## TASK BRIEF
Swap "headgear" for "millinery" in the stretch of the Madame Virot passage from "The Contributors' Club" through "celebrity than he.", and write that stretch out again.

## PAGE EXCERPT
------------------------------------------------------------

The Contributors' Club
THE name of Worth is a familiar household word within the latitudes of fashion in all civilized countries ; why then do we hear so much less of his neighbor and coadjutor, Madame Virot ? For many years the two have worked in unison, the masterpieces of the former being incomplete without a finishing touch from the latter, in the shape of one of her exquisite articles of headgear. In Paris, at least, she is no less a celebrity than he.
Virot began her career as an assistant to the milliner Laure, who was long at the head of her craft in Europe. It was while in this position that she attracted the attention of her future husband, a person almost as deserving of notice as herself. Monsieur Virot was the son of a Parisian locksmith, but chose sculpture as his own profession. He and Carrier-Belleuse were fellowstudents, and afterward worked together upon a bust of the Republic, — the first order that Carrier received from the French government of 1848, and which he owed to the influence of his brother-in-law M. Arago, who was then in the ministry. M. Virot, however, gave up the pursuit of art for that of bricabrac in its widest signification. This took place some years after his marriage. The fair assistant of Madame Laure accepted him on the condition that she should be allowed to continue her occupation of bonnet-making. She moved into a small lodging in one of the side-streets of Paris, and set up business for herself. The story runs that her fortune was made by the Empress Eugénie’s espying a bonnet in Virot’s which struck her unerring eye for “ a good bit ” of finery, and which she immediately purchased. At all events, the milliner’s fame grew apace, owing to her extraordinary native taste and skill; she exchanged her modest abode for an expensive one in the Rue de la Paix, the headquarters of elegant extravagance, close to Worth’s establishment; and there, in an incredibly short time, she became a millionaire.

------------------------------------------------------------

## SOURCE DATA
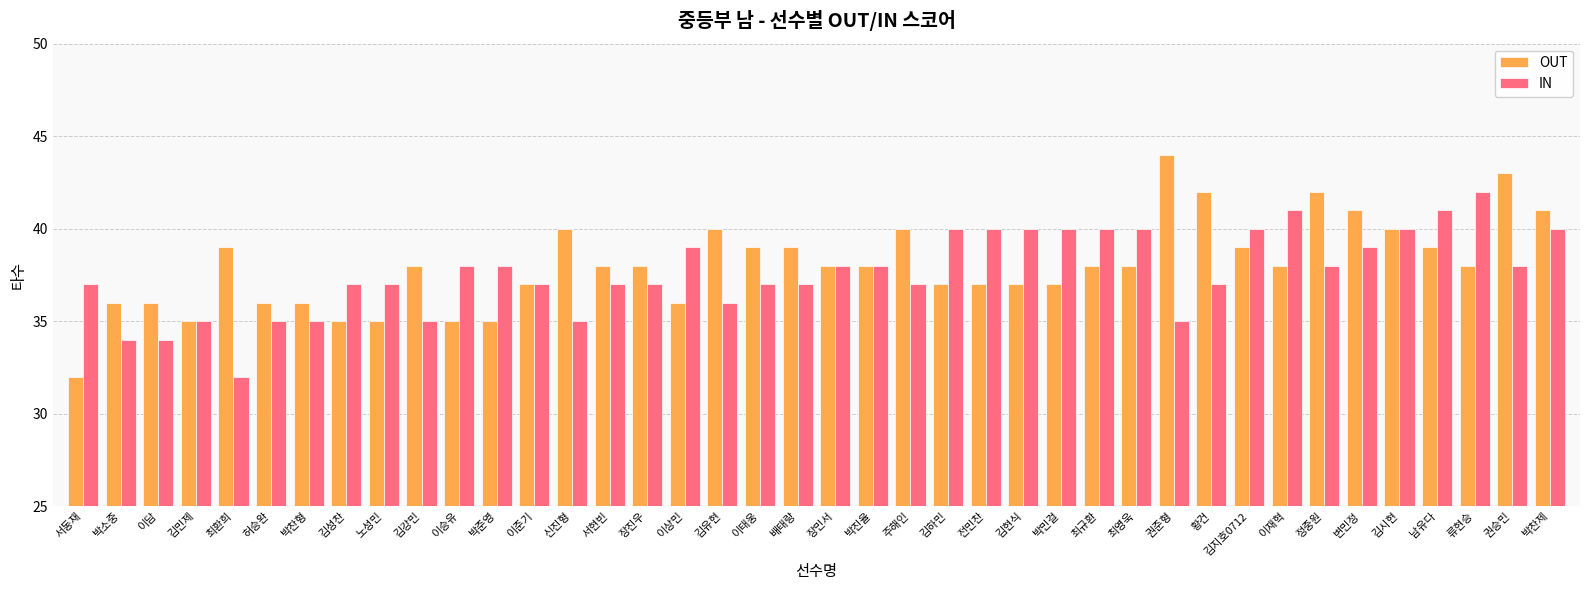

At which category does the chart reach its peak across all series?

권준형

------------------------------------------------------------

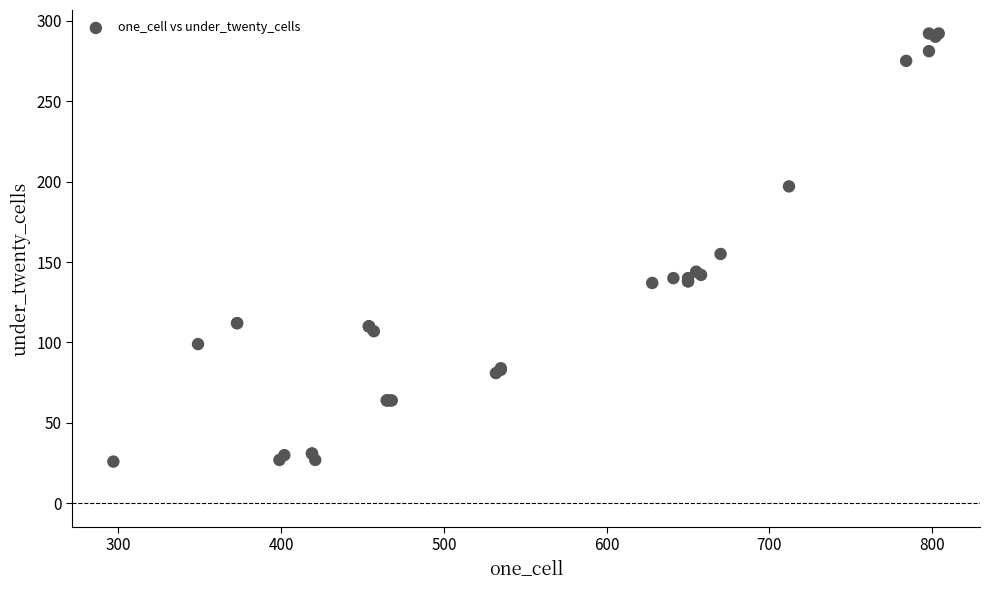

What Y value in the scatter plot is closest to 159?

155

------------------------------------------------------------

## WRITTEN ANSWER
The Contributors' Club
THE name of Worth is a familiar household word within the latitudes of fashion in all civilized countries ; why then do we hear so much less of his neighbor and coadjutor, Madame Virot ? For many years the two have worked in unison, the masterpieces of the former being incomplete without a finishing touch from the latter, in the shape of one of her exquisite articles of millinery. In Paris, at least, she is no less a celebrity than he.